Print each record below character for character.

■ ■ ■

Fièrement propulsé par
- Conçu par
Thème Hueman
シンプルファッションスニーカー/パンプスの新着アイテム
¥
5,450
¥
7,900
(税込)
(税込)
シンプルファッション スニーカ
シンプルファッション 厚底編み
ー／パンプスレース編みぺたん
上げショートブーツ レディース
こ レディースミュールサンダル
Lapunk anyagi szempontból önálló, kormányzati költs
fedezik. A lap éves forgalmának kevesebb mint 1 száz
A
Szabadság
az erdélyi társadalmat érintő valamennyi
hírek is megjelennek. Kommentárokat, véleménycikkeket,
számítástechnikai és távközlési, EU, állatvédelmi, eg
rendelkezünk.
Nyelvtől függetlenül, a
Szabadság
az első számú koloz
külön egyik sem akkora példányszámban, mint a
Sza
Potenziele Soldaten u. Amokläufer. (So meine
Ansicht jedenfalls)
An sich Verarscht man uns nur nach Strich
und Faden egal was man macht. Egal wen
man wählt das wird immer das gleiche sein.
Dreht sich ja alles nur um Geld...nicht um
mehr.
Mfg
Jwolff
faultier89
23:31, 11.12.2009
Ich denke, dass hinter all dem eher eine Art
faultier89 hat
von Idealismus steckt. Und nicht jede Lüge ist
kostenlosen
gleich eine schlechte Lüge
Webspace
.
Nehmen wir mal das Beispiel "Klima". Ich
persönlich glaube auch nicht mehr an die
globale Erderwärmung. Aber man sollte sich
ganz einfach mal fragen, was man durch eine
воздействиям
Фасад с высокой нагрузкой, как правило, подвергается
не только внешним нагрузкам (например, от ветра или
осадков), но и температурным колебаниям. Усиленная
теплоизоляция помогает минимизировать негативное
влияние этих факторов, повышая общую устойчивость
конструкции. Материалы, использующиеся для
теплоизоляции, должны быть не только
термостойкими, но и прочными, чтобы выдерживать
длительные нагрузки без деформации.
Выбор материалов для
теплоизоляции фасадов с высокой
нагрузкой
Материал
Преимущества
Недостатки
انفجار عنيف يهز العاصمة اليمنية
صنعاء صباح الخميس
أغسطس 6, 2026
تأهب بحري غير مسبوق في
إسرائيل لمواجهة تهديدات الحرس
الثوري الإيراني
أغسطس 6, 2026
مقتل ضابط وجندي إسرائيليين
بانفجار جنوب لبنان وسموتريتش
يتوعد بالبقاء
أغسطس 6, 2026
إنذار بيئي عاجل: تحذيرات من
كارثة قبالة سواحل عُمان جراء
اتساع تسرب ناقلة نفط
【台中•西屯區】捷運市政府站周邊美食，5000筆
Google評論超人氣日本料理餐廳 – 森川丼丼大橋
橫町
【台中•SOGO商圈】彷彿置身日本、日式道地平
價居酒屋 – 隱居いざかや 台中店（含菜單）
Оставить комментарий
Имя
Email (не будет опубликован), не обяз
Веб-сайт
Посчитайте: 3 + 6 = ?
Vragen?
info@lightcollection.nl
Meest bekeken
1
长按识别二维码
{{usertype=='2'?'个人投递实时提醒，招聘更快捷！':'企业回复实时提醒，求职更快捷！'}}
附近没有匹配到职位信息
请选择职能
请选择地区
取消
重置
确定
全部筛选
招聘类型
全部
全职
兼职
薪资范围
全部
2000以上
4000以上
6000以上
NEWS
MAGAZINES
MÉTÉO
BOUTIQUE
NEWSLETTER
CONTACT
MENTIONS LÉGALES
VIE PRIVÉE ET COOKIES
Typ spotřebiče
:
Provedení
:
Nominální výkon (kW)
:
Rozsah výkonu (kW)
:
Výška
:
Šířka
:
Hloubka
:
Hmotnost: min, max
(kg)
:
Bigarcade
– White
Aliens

■ ■ ■

▶ **Completed exercise**
Fièrement propulsé par
- Conçu par
Thème Hueman
シンプルファッションスニーカー/パンプスの新着アイテム
¥
5,450
¥
7,900
(税込)
(税込)
シンプルファッション スニーカ
シンプルファッション 厚底編み
ー／パンプスレース編みぺたん
上げショートブーツ レディース
こ レディースミュールサンダル
Lapunk anyagi szempontból önálló, kormányzati költs
fedezik. A lap éves forgalmának kevesebb mint 1 száz
A
Szabadság
az erdélyi társadalmat érintő valamennyi
hírek is megjelennek. Kommentárokat, véleménycikkeket,
számítástechnikai és távközlési, EU, állatvédelmi, eg
rendelkezünk.
Nyelvtől függetlenül, a
Szabadság
az első számú koloz
külön egyik sem akkora példányszámban, mint a
Sza
Potenziele Soldaten u. Amokläufer. (So meine
Ansicht jedenfalls)
An sich Verarscht man uns nur nach Strich
und Faden egal was man macht. Egal wen
man wählt das wird immer das gleiche sein.
Dreht sich ja alles nur um Geld...nicht um
mehr.
Mfg
Jwolff
faultier89
23:31, 11.12.2009
Ich denke, dass hinter all dem eher eine Art
faultier89 hat
von Idealismus steckt. Und nicht jede Lüge ist
kostenlosen
gleich eine schlechte Lüge
Webspace
.
Nehmen wir mal das Beispiel "Klima". Ich
persönlich glaube auch nicht mehr an die
globale Erderwärmung. Aber man sollte sich
ganz einfach mal fragen, was man durch eine
воздействиям
Фасад с высокой нагрузкой, как правило, подвергается
не только внешним нагрузкам (например, от ветра или
осадков), но и температурным колебаниям. Усиленная
теплоизоляция помогает минимизировать негативное
влияние этих факторов, повышая общую устойчивость
конструкции. Материалы, использующиеся для
теплоизоляции, должны быть не только
термостойкими, но и прочными, чтобы выдерживать
длительные нагрузки без деформации.
Выбор материалов для
теплоизоляции фасадов с высокой
нагрузкой
Материал
Преимущества
Недостатки
انفجار عنيف يهز العاصمة اليمنية
صنعاء صباح الخميس
أغسطس 6, 2026
تأهب بحري غير مسبوق في
إسرائيل لمواجهة تهديدات الحرس
الثوري الإيراني
أغسطس 6, 2026
مقتل ضابط وجندي إسرائيليين
بانفجار جنوب لبنان وسموتريتش
يتوعد بالبقاء
أغسطس 6, 2026
إنذار بيئي عاجل: تحذيرات من
كارثة قبالة سواحل عُمان جراء
اتساع تسرب ناقلة نفط
【台中•西屯區】捷運市政府站周邊美食，5000筆
Google評論超人氣日本料理餐廳 – 森川丼丼大橋
橫町
【台中•SOGO商圈】彷彿置身日本、日式道地平
價居酒屋 – 隱居いざかや 台中店（含菜單）
Оставить комментарий
Имя
Email (не будет опубликован), не обяз
Веб-сайт
Посчитайте: 3 + 6 = ?
Vragen?
info@lightcollection.nl
Meest bekeken
1
长按识别二维码
{{usertype=='2'?'个人投递实时提醒，招聘更快捷！':'企业回复实时提醒，求职更快捷！'}}
附近没有匹配到职位信息
请选择职能
请选择地区
取消
重置
确定
全部筛选
招聘类型
全部
全职
兼职
薪资范围
全部
2000以上
4000以上
6000以上
NEWS
MAGAZINES
MÉTÉO
BOUTIQUE
NEWSLETTER
CONTACT
MENTIONS LÉGALES
VIE PRIVÉE ET COOKIES
Typ spotřebiče
:
Provedení
:
Nominální výkon (kW)
:
Rozsah výkonu (kW)
:
Výška
:
Šířka
:
Hloubka
:
Hmotnost: min, max
(kg)
:
Bigarcade
– White
Aliens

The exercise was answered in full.